Just like the old days.

“Thank you,” she said to Juarez, offering him the near-empty glass. Her words elicited a shy smile from the young detective as he took the glass from her.

“My pleasure, ma’am.”

Ma’am.
She was way too young to be a
ma’am.
Or maybe she wasn’t. After all, she was someone’s mother now.

“You up to some questions?” the other detective asked her. She nodded, wanting to get this over with. “When did you last see your husband?”

“Yesterday morning at breakfast.” That seemed like a hundred years ago now, she thought. Had it only been a mere twenty-four hours?

“Did he seem particularly preoccupied or troubled to you?” the detective asked.

She looked at this stranger for a long moment, wondering how to answer his question. Did she tell him that she and Peter had grown apart? That they hardly spoke to one another these last few days, except to talk about the baby? Or did she keep her secret and pretend that everything had been just fine?

Pressing her lips together, Suzy paused for a moment as she searched for some plausible middle ground. “If you’re asking me if he seemed different than usual yesterday, the answer is no, he didn’t.”

Her words, Nick noted, were carefully orchestrated. He read between the lines.

“How long have you and your husband been having marital problems?” he asked gently.

The question surprised not only Suzy, but the other detective as well. Juarez stared at him, openmouthed. “You didn’t tell me you knew the sheriff and his wife, Nick,” Juarez said, sounding slightly irritated at being shut out this way.

“I don’t, do I, Mrs.
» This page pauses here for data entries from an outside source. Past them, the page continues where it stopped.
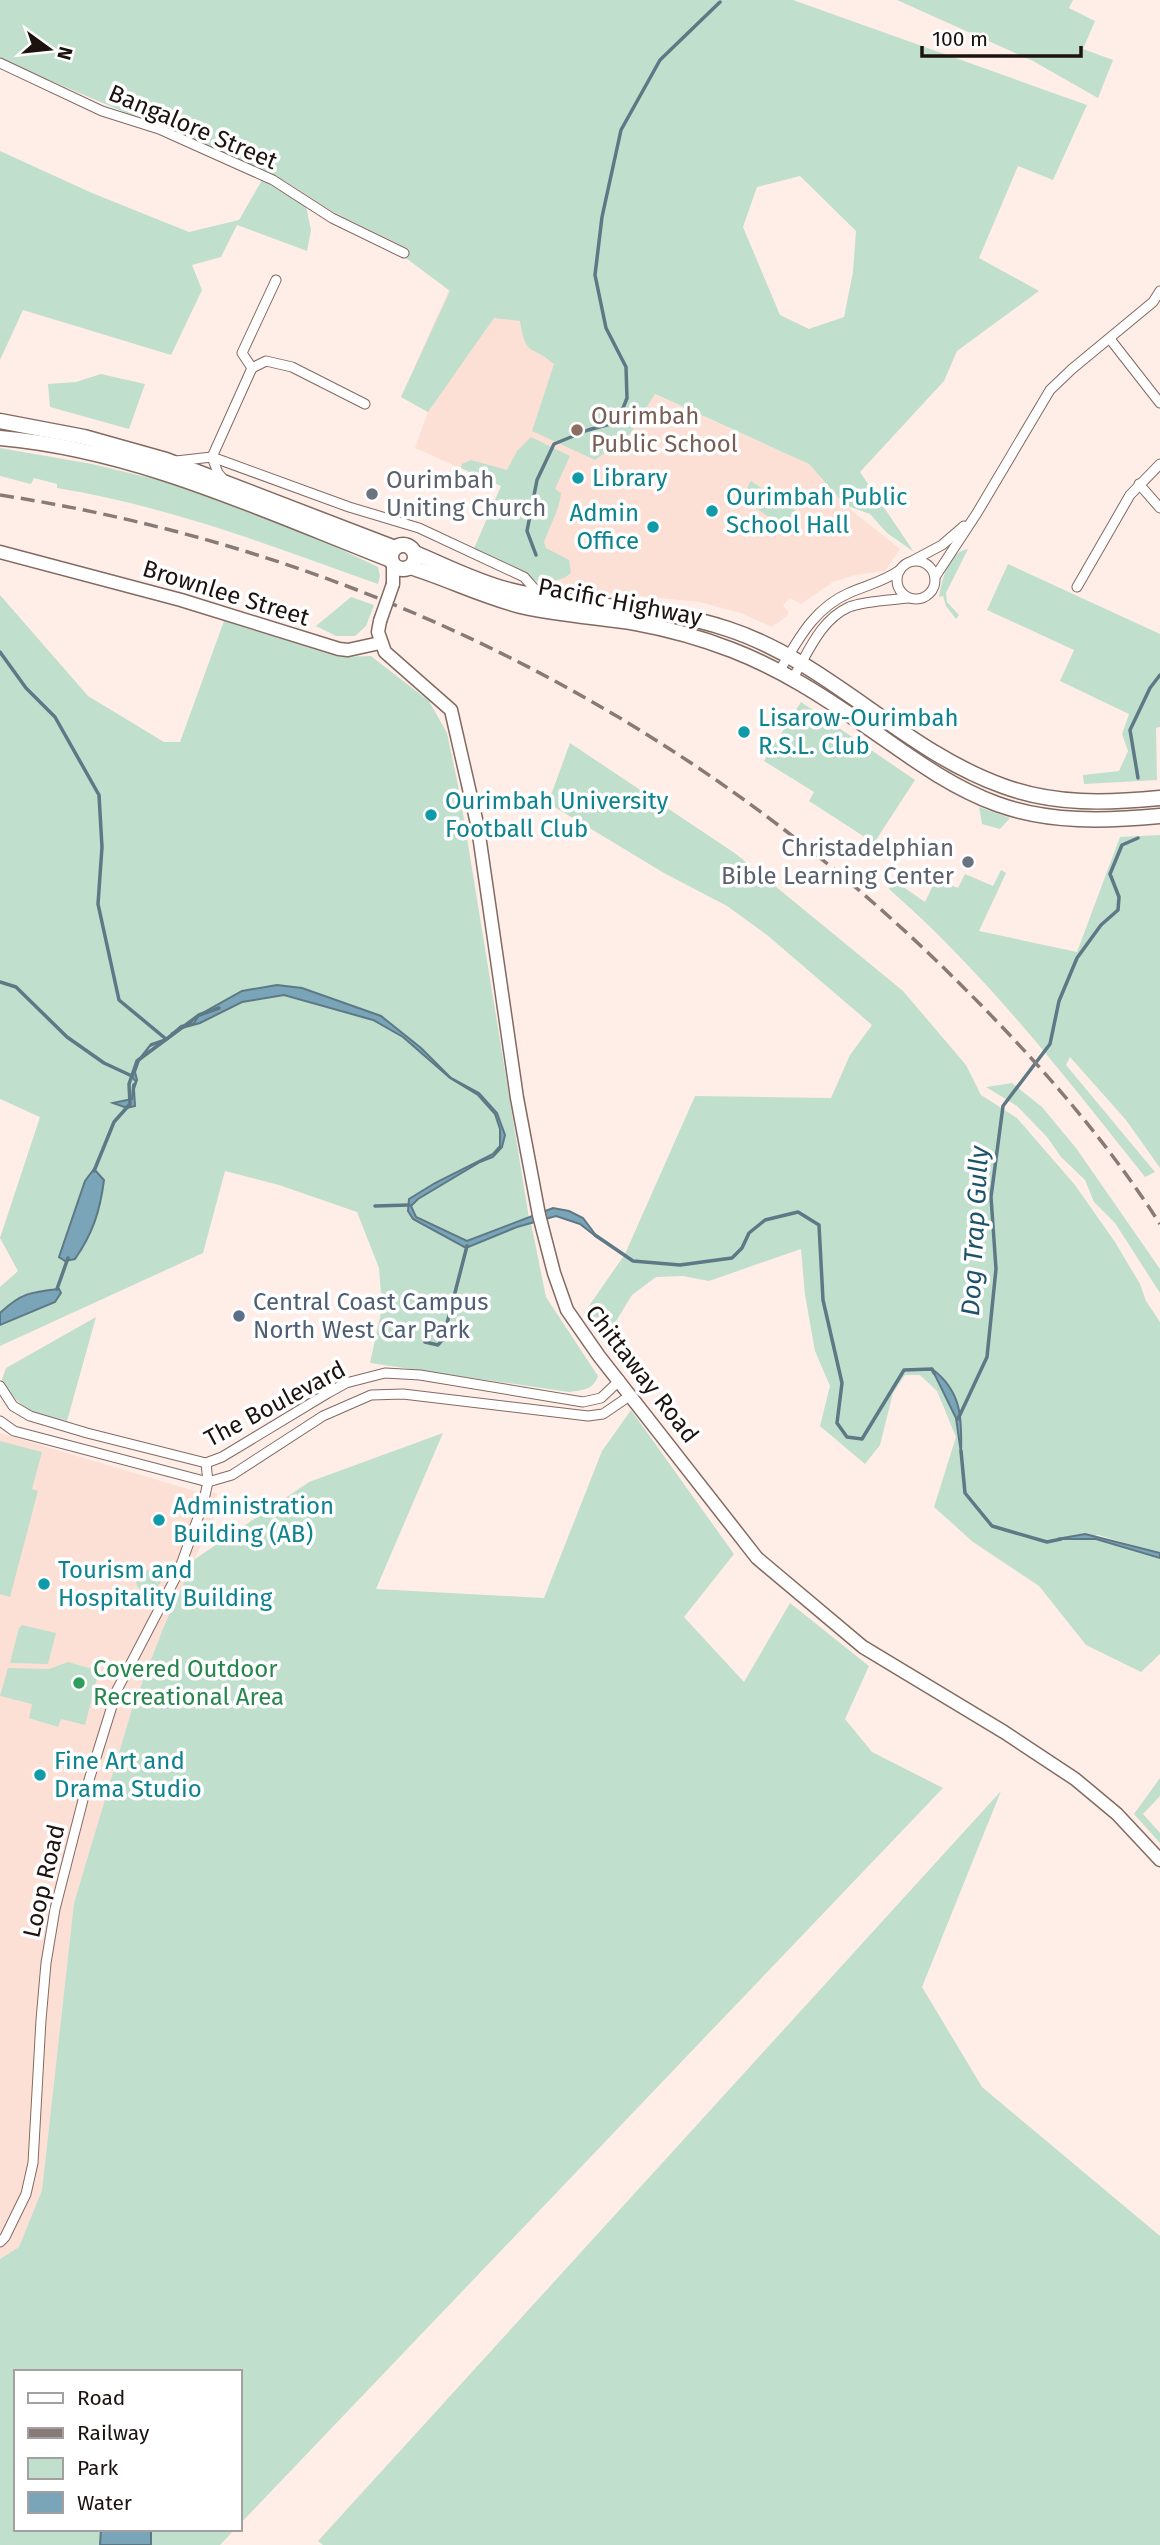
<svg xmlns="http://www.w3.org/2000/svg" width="1160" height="2545" viewBox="0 0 1160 2545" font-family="'Fira Sans',sans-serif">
	<rect width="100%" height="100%" fill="#ffeee8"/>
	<g fill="#fde0d5">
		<path d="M490 198 654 394 809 464 845 505 900 549 885 571 855 575 833 582 801 604 790 598 783 605 788 611V615L772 627 741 613 699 602 573 589 541 584 525 574 473 551 501 486 415 448 428 412 401 397Z"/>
		<path d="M0 1433 198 1492 217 1493V1510L164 1626 132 1709 74 1903 42 2190 19 2247 0 2259Z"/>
	</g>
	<g fill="#c0dfcd" fill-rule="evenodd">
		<path d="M0 0H793L1087 105 1053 180 1018 166 979 258 1039 291 957 351 944 381 860 472 914 552 887 533 870 514 845 505 809 464 655 394 630 434 595 460 532 431 554 364C531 344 526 358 520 321L494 318 428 412 401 397 450 291 406 258 409 249 333 212 285 181 0 59ZM800 176 856 231 853 272 844 317 809 329 780 315 743 227 757 187Z"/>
		<path d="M897 0H1073L1069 8 1095 21 1083 49 1113 60 1098 98 1033 61Z"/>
		<path d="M0 151 92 193 189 232 239 220 262 180 306 206 311 230 307 251 237 225 221 257 192 265 202 290 171 355 23 310 0 360Z"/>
		<path d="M101 374 145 384 129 429 50 407 48 384 76 382Z"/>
		<path d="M531 437 570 456 555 489 561 493C559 511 550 525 544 542L546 548 569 560 571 573 564 578 541 584 525 574 473 551 501 486 461 468 462 464 471 460 507 470 517 451Z"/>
		<path d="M0 448 92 464 175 484 323 541 378 567 380 576 378 584C272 546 168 506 57 488V484L34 478 31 484 0 476Z"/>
		<path d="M751 481 795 510 784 527 741 498Z"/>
		<path d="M968 549 946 593 947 602 959 615 956 619 946 606 943 596 939 597C942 580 948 552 968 549Z"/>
		<path d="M1008 564 1160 634V727L1156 728 1157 780 1084 784 1083 775 1119 771 1128 751 1122 734 1129 714 1060 681 1074 650 987 610Z"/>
		<path d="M0 595 88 696 164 742H180L224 621 339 657 371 656 429 701 447 733 460 795 529 1218 459 1244 531 1223 546 1297 598 1376C593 1390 583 1390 569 1392L370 1363 382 1308 379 1268 357 1212 279 1185 225 1171 203 1253 0 1346V1287L18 1271 0 1238 40 1117 0 1099Z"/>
		<path d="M351 597 374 605 366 626 355 636H336L316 626Z"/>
		<path d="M801 702 915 780 874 843 809 801 814 792 764 761Z"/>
		<path d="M570 743 736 854 903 991 966 1065 981 1095 1017 1118 1075 1185 1115 1242 1140 1284 1146 1301 1160 1322V1553L1098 1535 1085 1538 1096 1539 1160 1558V1654L1141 1672 1086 1645 1039 1586 973 1542 934 1507 956 1437 937 1391 920 1375H905L893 1393 880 1445 865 1464 820 1426 830 1386 815 1351 805 1295 801 1249 709 1281 683 1276 656 1277 632 1295 607 1336 584 1313 625 1254 695 1096 831 1098 850 1055 872 1025 767 935 727 906 664 873 548 803Z"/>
		<path d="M979 807 1010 818 1000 829 982 824Z"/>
		<path d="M1160 835V1168L1126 1120 1070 1057 1066 1065 1155 1172 1145 1177C1065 1076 986 974 889 889V877L925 902 936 879 958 888 965 874 993 886 1001 870 1006 873 979 931 1077 952 1120 837Z"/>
		<path d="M1012 1083 1042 1107 1076 1148 1160 1269V1293L1115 1223 1094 1202 1085 1180 1061 1157 1047 1137 1017 1106 986 1087Z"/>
		<path d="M96 1317 67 1421C33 1413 19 1411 2 1379L6 1368Z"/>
		<path d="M631 1410 734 1554 684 1617 744 1682 790 1603 869 1666 845 1719 872 1752 943 1788 240 2524V2372H16V2529H101L100 2545H0V2259L19 2247 42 2190 74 1903 132 1709 164 1626 195 1559 309 1482 443 1433 376 1589 544 1598 602 1451Z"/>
		<path d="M0 1441 42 1452 32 1489 38 1491 10 1597 0 1594Z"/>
		<path d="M143 1569 164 1575 156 1591 144 1600 145 1594 137 1586 136 1582 143 1573Z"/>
		<path d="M22 1625 56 1633 48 1664 10 1663 19 1628Z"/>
		<path d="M68 1662 99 1671 85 1725 61 1719 58 1727 29 1718 32 1704 0 1696 8 1668 49 1669Z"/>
		<path d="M1160 1778V1796L1143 1814 1160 1833V1843L1134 1814Z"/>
		<path d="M1001 1791 922 1987 982 2087 1160 2236V2545H323L318 2541Z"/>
		<path d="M151 2529H235L220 2545H151Z"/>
	</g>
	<g fill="#7aa5b9" stroke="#5e7986" stroke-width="2">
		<path d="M277 985 302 988 381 1016 421 1048 451 1078 479 1093 497 1113 505 1135 502 1147 493 1157 480 1162 418 1199 411 1206 416 1217 467 1241 553 1208 569 1211 583 1218 598 1238 580 1224 556 1216 517 1227 466 1248 413 1219 408 1211 409 1199 435 1183 493 1154 500 1146V1129L495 1114 478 1095 450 1078 403 1037 373 1020 284 995 242 1002 200 1023 182 1028 172 1033 168 1039 150 1046 139 1061 135 1072 137 1080 134 1089 135 1106 127 1108 113 1103 132 1099 133 1085 136 1082 132 1077 137 1062 151 1044 166 1039 181 1026 194 1023 199 1015 242 991Z"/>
		<path d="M94 1169 104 1180C100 1211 93 1233 75 1259L65 1261 59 1257 85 1181Z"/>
		<path d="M59 1289 61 1293 55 1302 0 1325V1313C21 1293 31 1292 59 1289Z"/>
		<path d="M932 1369C962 1391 962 1419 961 1453L956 1418Z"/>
		<path d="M1085 1534 1160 1553V1558L1096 1539H1057Z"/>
		<path d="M101 2529H151V2545H100Z"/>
	</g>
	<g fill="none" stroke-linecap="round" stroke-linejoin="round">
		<g stroke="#5e7986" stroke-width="3.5">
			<path d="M536 555 527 531 537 480 554 444 588 430 614 423 620 416 627 398 626 367 606 328 595 275 602 217 621 130 660 60 720 2"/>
			<path d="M0 652 26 688 55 717 99 795 102 847 98 904 119 1000 166 1039"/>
			<path d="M1138 778 1130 730 1150 688 1160 675"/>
			<path d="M0 982 16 987 67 1037 104 1063 132 1076"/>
			<path d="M94 1171 114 1122 130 1104 129 1084 137 1061 199 1015 219 1008"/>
			<path d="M375 1206 409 1205"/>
			<path d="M595 1235 633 1261 680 1265 732 1258 742 1248 749 1233 765 1220 798 1212 819 1225 823 1300 842 1383 837 1423 847 1437 862 1439 904 1370 932 1369 934 1373"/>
			<path d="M57 1289 68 1258"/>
			<path d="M425 1342 438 1345 443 1339 467 1246"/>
			<path d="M958 1419 987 1357 996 1269 991 1197 1003 1106 1050 1044 1059 1001 1077 958 1101 925 1118 910 1119 897 1110 874 1122 845 1138 838"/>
			<path d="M961 1451 965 1493 992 1526 1047 1542 1061 1539"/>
		</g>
		<g stroke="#826a61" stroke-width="11">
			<g id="street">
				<path d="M0 63 102 111 159 129 273 180 332 218 404 253"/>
				<path d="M1110 339 1160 403"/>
				<path d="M252 368 266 361 292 367 365 404"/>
				<path d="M252 368 242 353 276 280"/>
				<path d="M212 457 349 507 419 528 524 577 540 595"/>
				<path d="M176 461 212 457"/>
				<path d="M224 480 218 473 212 457 252 368"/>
				<path d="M1139 484 1160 508"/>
				<circle cx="916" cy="580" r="19"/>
				<path d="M912 561 942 545 964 526"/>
				<path d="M935 577 977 513 1050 390 1072 369 1153 302 1160 291"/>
				<path d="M1077 587 1130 495 1160 464"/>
				<path d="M780 670C798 640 814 608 849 593 867 585 883 582 900 570"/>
				<path d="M793 678C808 653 820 620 849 607 864 601 892 600 908 598"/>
				<path d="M0 1386 13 1406 30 1416 87 1433 206 1463 222 1457 328 1393 346 1383 385 1373 420 1375 583 1402 601 1398 620 1380"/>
				<path d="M0 1421 14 1431 208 1482 232 1475 323 1416 371 1395 403 1394 588 1416 603 1414 631 1395"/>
				<path d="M0 2242 5 2237 26 2194 33 2163 41 2020 46 1963 55 1909 84 1796 117 1690 178 1573 203 1504 208 1482 206 1463"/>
			</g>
		</g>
		<g stroke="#826a61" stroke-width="15">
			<g id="secondary">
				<path d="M0 552 181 600 339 649 348 650 380 643"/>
				<path d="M393 584V564"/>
				<path d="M380 621 378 632 385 652 451 710 478 828 517 1098 539 1215 554 1273 567 1310 599 1356 757 1558 863 1647 1004 1732 1075 1779 1117 1814 1160 1860"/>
			</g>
		</g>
		<g stroke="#826a61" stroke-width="17">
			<g id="primary">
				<path d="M0 421 84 437 166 460 395 548"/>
				<path d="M0 438C137 450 265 511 391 560"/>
				<circle cx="403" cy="557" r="12"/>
				<path d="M415 553C446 566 477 582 509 590 581 608 657 605 728 629 831 663 902 750 1003 786 1054 805 1107 803 1160 798"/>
				<path d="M410 567C449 579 486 598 525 607 562 615 599 617 636 623 669 629 701 638 732 650 781 669 823 696 866 726 908 755 948 786 997 804 1049 823 1106 821 1160 816"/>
			</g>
		</g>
		<use href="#street" stroke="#fff" stroke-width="9"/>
		<use href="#secondary" stroke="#fff" stroke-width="12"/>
		<use href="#primary" stroke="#fff" stroke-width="14"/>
		<path stroke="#887b77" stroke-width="3.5" stroke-dasharray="14 7" stroke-linecap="butt" d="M0 495C364 551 695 720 956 980 1031 1054 1103 1135 1160 1224"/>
		<g stroke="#826a61" stroke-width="15" stroke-linecap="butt">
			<path id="secondary-bridge" d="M380 621 393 584"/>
		</g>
		<use href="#secondary-bridge" stroke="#fff" stroke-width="12"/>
	</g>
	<circle fill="#8d6e63" stroke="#fff" stroke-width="2.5" cx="577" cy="430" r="7"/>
	<g fill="#0f9aa8" stroke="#fff" stroke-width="2.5">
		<circle cx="578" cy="478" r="7"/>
		<circle cx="712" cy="511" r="7"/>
		<circle cx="653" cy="527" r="7"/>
		<circle cx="744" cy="732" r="7"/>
		<circle cx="431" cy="815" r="7"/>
		<circle cx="159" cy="1520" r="7"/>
		<circle cx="44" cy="1584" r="7"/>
		<circle cx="40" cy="1775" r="7"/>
	</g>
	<g fill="#6b7280" stroke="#fff" stroke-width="2.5">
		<circle cx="372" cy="494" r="7"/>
		<circle cx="968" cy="862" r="7"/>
	</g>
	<circle fill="#5c6f8a" stroke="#fff" stroke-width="2.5" cx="239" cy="1316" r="7"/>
	<circle fill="#2e9e5b" stroke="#fff" stroke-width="2.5" cx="79" cy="1683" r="7"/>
	<g text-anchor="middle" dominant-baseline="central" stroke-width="7" stroke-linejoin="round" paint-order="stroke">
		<g font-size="24" fill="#1c120f" stroke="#fff">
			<text transform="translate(193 127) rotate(23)">Bangalore Street</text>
			<text transform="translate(226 593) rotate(17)">Brownlee Street</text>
			<text transform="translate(620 602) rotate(11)">Pacific Highway</text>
			<text transform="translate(642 1374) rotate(52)">Chittaway Road</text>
			<text transform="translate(275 1404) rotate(-28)">The Boulevard</text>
			<text transform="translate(44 1881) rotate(-77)">Loop Road</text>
		</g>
		<g font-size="24" fill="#785e54" stroke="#fff" text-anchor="start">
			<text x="591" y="416">Ourimbah<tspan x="591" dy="28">Public School</tspan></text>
		</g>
		<g font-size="24" fill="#0d838f" stroke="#fff" text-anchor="start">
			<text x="592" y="478">Library</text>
			<text x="726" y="497">Ourimbah Public<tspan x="726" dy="28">School Hall</tspan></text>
			<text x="639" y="513" text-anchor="end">Admin<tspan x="639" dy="28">Office</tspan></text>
			<text x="758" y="718">Lisarow-Ourimbah<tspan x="758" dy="28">R.S.L. Club</tspan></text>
			<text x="445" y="801">Ourimbah University<tspan x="445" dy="28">Football Club</tspan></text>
			<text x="173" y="1506">Administration<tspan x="173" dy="28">Building (AB)</tspan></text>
			<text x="58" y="1570">Tourism and<tspan x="58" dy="28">Hospitality Building</tspan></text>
			<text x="54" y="1761">Fine Art and<tspan x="54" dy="28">Drama Studio</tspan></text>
		</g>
		<g font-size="24" fill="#5b616d" stroke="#fff" text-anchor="start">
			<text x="386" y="480">Ourimbah<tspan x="386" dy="28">Uniting Church</tspan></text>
			<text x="954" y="848" text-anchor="end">Christadelphian<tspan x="954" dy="28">Bible Learning Center</tspan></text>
		</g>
		<g font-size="24" fill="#4e5e75" stroke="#fff" text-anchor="start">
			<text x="253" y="1302">Central Coast Campus<tspan x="253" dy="28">North West Car Park</tspan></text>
		</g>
		<g font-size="24" fill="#27864d" stroke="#fff" text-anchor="start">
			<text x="93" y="1669">Covered Outdoor<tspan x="93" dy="28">Recreational Area</tspan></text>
		</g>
		<g font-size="26" font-style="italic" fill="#1b536a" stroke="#fff">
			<text transform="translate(975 1231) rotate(-87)">Dog Trap Gully</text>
		</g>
	</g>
	<rect x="14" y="2370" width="228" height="161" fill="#ffffff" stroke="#a4a09f" stroke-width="2"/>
	<rect x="28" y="2393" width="35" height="10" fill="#ffffff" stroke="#a4a09f" stroke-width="2"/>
	<text x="77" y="2405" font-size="21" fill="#1c120f">Road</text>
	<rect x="28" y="2428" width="35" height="10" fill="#887b77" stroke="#a4a09f" stroke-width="2"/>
	<text x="77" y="2440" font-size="21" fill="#1c120f">Railway</text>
	<rect x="28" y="2458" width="35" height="21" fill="#c0dfcd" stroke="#a4a09f" stroke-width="2"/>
	<text x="77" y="2475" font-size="21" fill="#1c120f">Park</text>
	<rect x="28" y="2492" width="35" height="21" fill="#7aa5b9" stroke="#a4a09f" stroke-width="2"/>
	<text x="77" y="2510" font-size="21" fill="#1c120f">Water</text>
	<g transform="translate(49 49) rotate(105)" stroke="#ffffff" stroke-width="5" paint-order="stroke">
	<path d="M0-5L12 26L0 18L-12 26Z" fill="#1c120f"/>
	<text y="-10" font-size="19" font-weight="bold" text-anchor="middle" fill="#1c120f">N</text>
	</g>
	<path d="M922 46v10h159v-10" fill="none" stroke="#1c120f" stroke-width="3.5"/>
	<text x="932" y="46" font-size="21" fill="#1c120f" stroke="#ffffff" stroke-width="5" paint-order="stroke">100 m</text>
</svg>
Burris?” Nick asked, looking at the woman.

She didn’t bother addressing his last question as she focused on the one that not only caught her off guard, but upset her, as well. She didn’t want any dirty laundry to mar Peter’s memory. As far as the people in the county were concerned, he was an exemplary sheriff.

“What makes you think we were having problems?” she asked.

The question told him all he asked. He was right. Had there been no problems, she might have issued an indignant denial, or at the very least, stared at him as if he was being boorish. But she didn’t. She was defensive. Because there was something to be defensive about.